Top of RECORDS FOR THE TASK
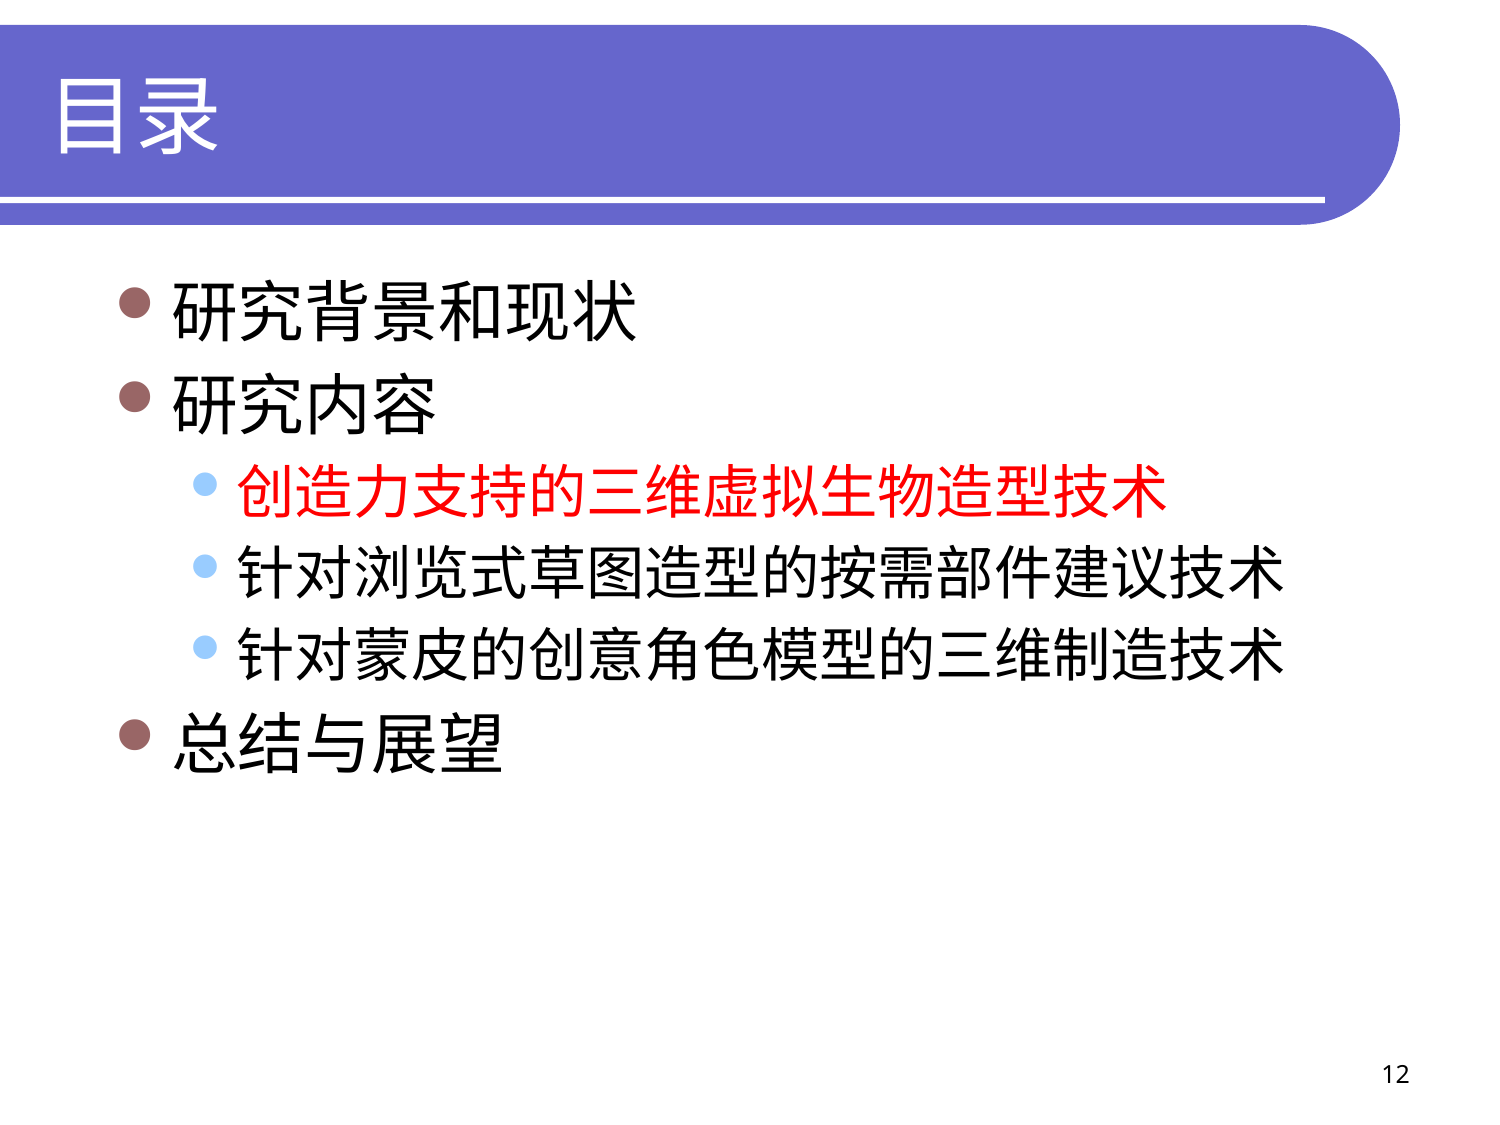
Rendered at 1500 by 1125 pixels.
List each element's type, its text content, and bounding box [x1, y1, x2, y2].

slide_number 12 [1074, 1025, 1425, 1100]
title 目录 [32, 37, 1347, 188]
list 研究背景和现状 研究内容 创造力支持的三维虚拟生物造型技术 针对浏览式草图造型的按需部件建议技术 针对蒙皮的创意角色模型的三维制造技术 总结与展望 [99, 262, 1400, 988]
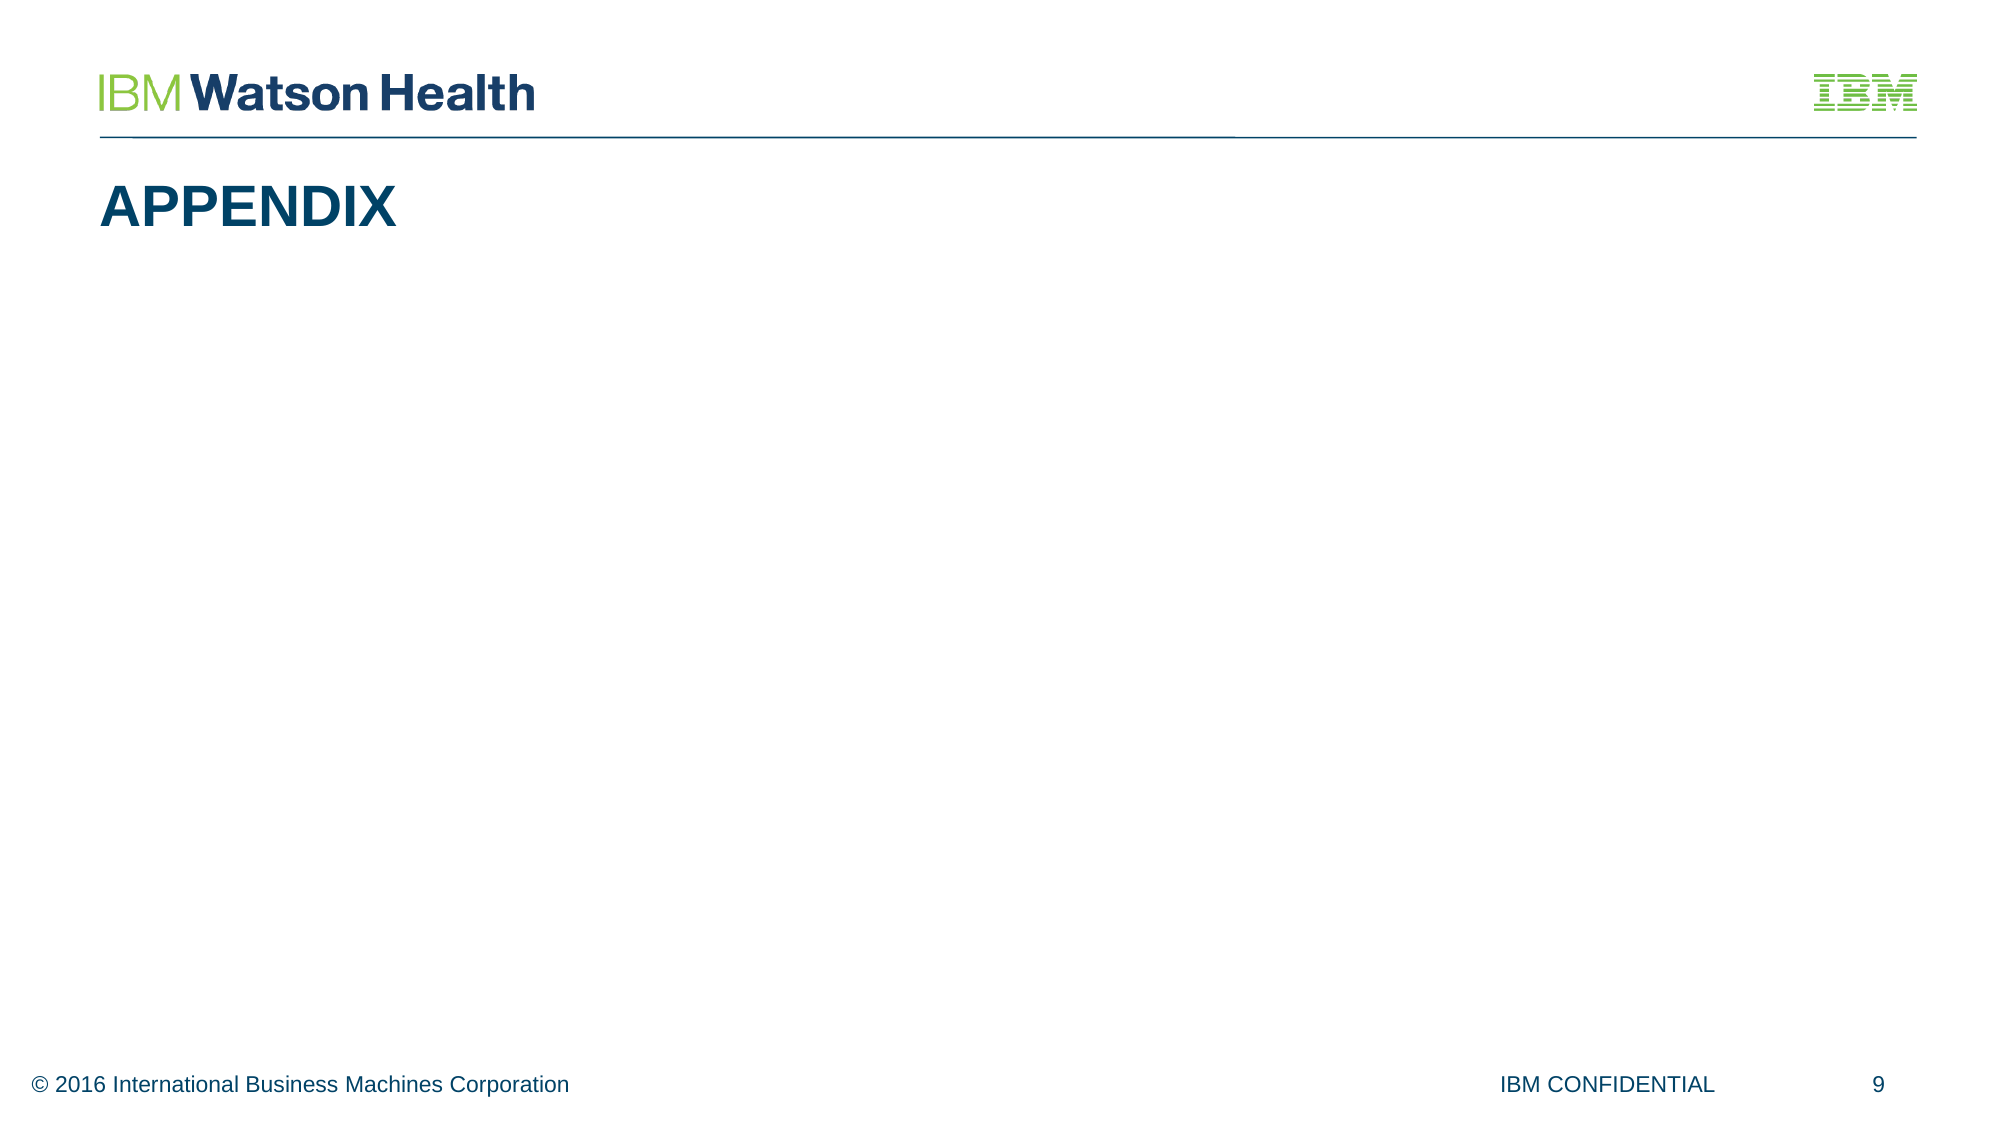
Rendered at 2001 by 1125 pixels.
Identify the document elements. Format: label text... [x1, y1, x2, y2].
Bottom of RECORDS FOR THE TASK
▶ **AIM OF THE TASK**
Output the material verbatim, skipping the images.

▶ **RESPONSE**
Rendered at 1500 by 1125 pixels.
List each element's type, its text content, and bounding box [x1, y1, x2, y2].

slide_number 12 [1074, 1025, 1425, 1100]
title 目录 [32, 37, 1347, 188]
list 研究背景和现状 研究内容 创造力支持的三维虚拟生物造型技术 针对浏览式草图造型的按需部件建议技术 针对蒙皮的创意角色模型的三维制造技术 总结与展望 [99, 262, 1400, 988]
Rendered at 2001 by 1125 pixels.
Identify the document elements. Format: label text... [x1, y1, x2, y2].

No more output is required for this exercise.